CBS Corp. COO Joseph Ianniello forecast more investment in the company’s direct-to-consumer services, CBS All Access and Showtime, albeit not in the thin air of Netflix’s level of spending.

“This is an arms race to get there,” he said in a keynote appearance at Deutsche Bank’s 26th annual Media, Telecom & Business Services Conference in Palm Beach, Fla. “I’m not sure there are going to be 30 direct-to-consumer channels that are going to be out there. There will be some sort of oligopoly at the end of the day and we’d like to think that we’ll be one of them.”

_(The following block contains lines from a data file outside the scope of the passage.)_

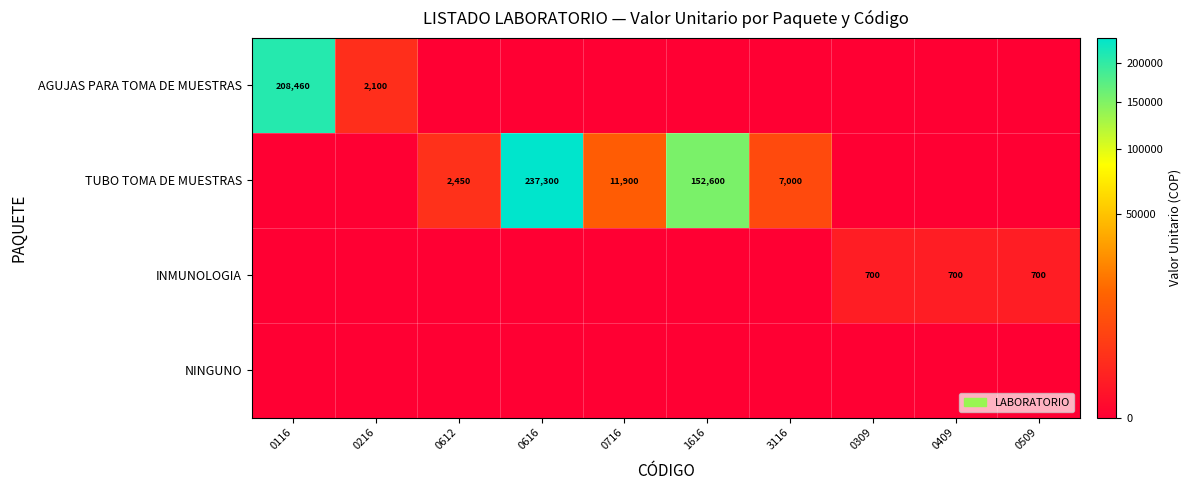

True or false: INMUNOLOGIA has a value of 700 at 0309.

True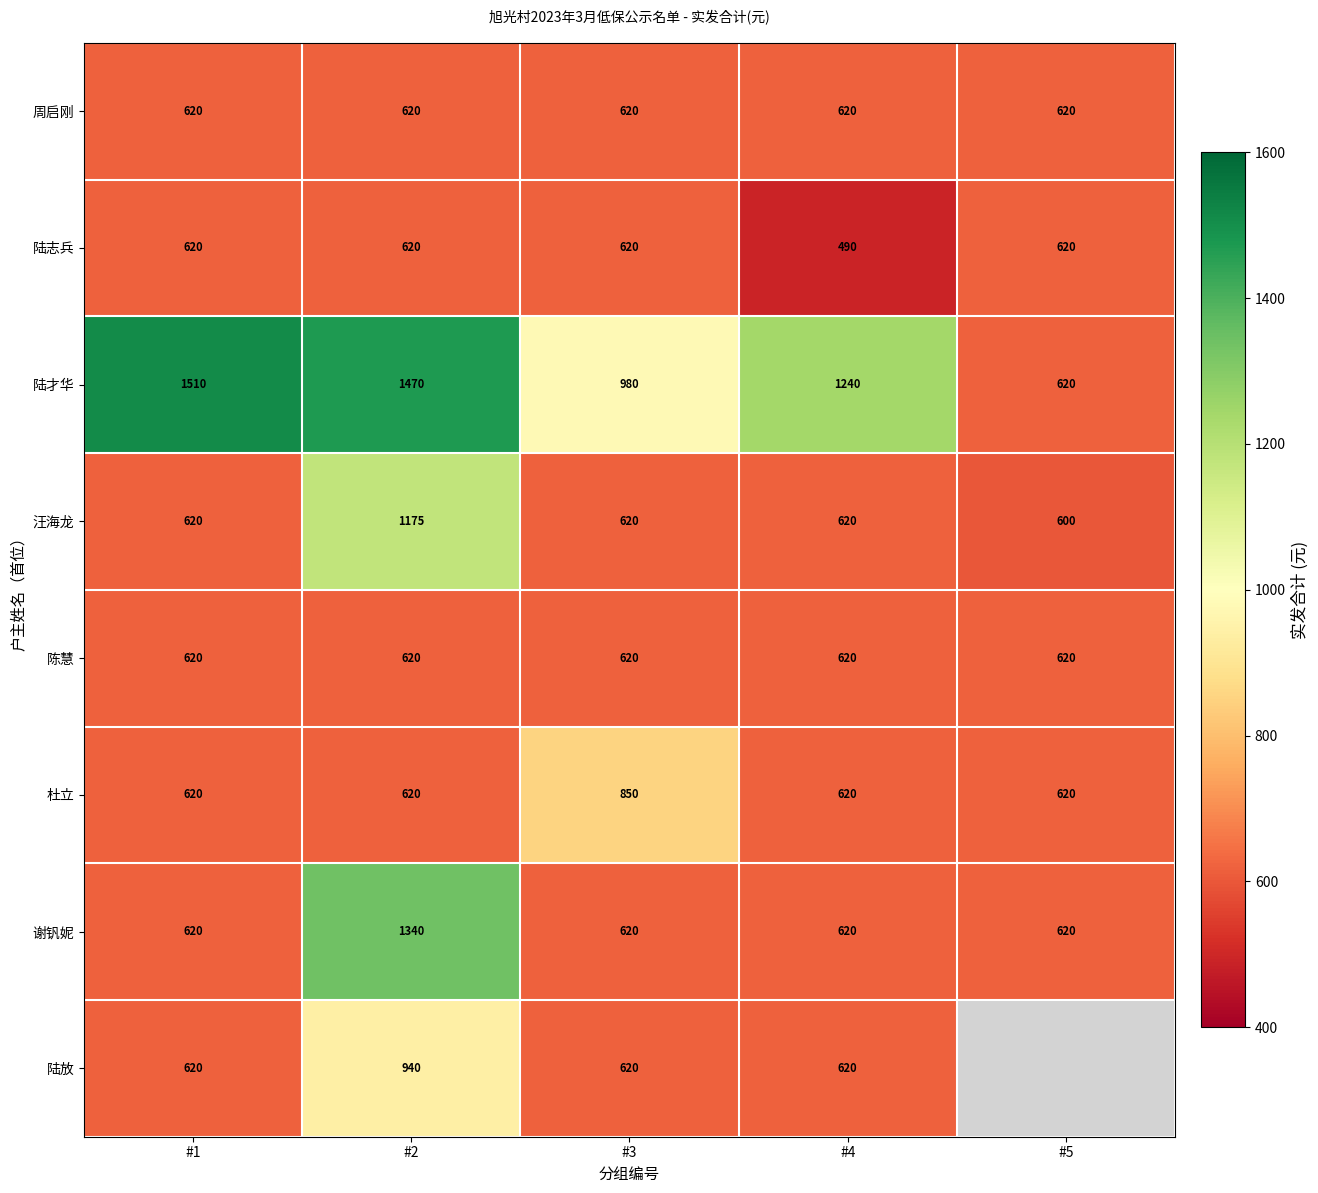

What is the difference between the maximum and minimum values in the 汪海龙 series?

575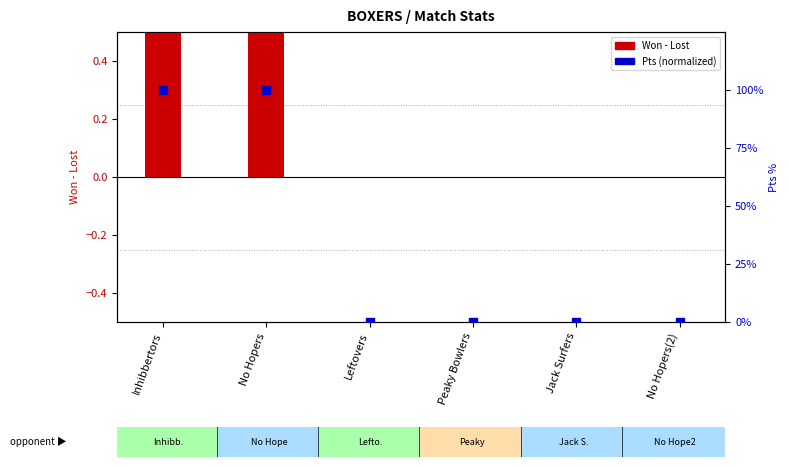

Which series reaches the maximum Y coordinate?

Pts (normalized)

The company’s two OTT services combined have 5 million subscribers and are pacing ahead of CBS projections for 8 million subscribers by 2020, as execs have highlighted recently. Ianniello said the biggest advantage three years into running OTT services is the ability to harvest data. In the traditional ecosystem, “The distributor had all of the data. You would broadcast and you’d wait for some kind of third party to tell you which demographic watched,” he said. “We have perfect information in terms of consumption — what they watch, when they watch, how they watch. And so it makes us smarter in our programming and on the CBS side it makes a difference with advertising.”

About 25% of All Access subscribers have opted for the higher-priced limited-advertising version of the service, he said, with Amazon’s promotional efforts around the service just now taking effect.

The company’s increased investment in OTT — with six or seven originals coming to All Access over the next 12 months — will pay dividends in terms of new subscribers and a new distribution horizon. “We’re in the growth phase now, so to starve it or to manage it for margin, we think, would be inappropriate,” Ianniello said. While he didn’t cite Netflix’s $8 billion content budget, he said CBS is “nowhere near the top of the curve” in terms of content spending.

Now is not the time to tap the brakes, he added. “If we were managing the content for margin, we would have sold Star Trek to Netflix domestically, we would have not spent as much money on content. We would have sold all of our shows into domestic syndication.” In terms of evaluating returns on boosting spending versus more conservative approaches, “We’re constantly making those trade-offs as we look long-term.”

Speaking of long term, Ianniello was asked about prospects for renewing the CBS deal for NFL games on Sundays, which expires at the end of the 2022 season, and the potential hit to the balance sheet from a renewal. While he side-stepped any detailed discussion of pricing or the possibility of impairment to entertainment spending, he expressed confidence in a re-up. “On the Sunday package, there’s many many billions of dollars at stake now,” he said. “Five years from now, I would bet that most games will still be viewed on broadcast television. … CBS has been a great partner to the NFL.”

International streaming is an arena of opportunity, Ianniello said, but the company is proceeding patiently given it does not have global sales teams. “It will take some time to launch” globally, he said, isolating the strategy as, “We see Netflix and see what they can do and we say, ‘What % of Netflix can we be?’”

One priority as the “slow and steady” international rollout begins is owning as much content as possible. Showtime, which began its originals business years ago with a spate of co-finance deals, now owns 85% of its originals, Ianniello said.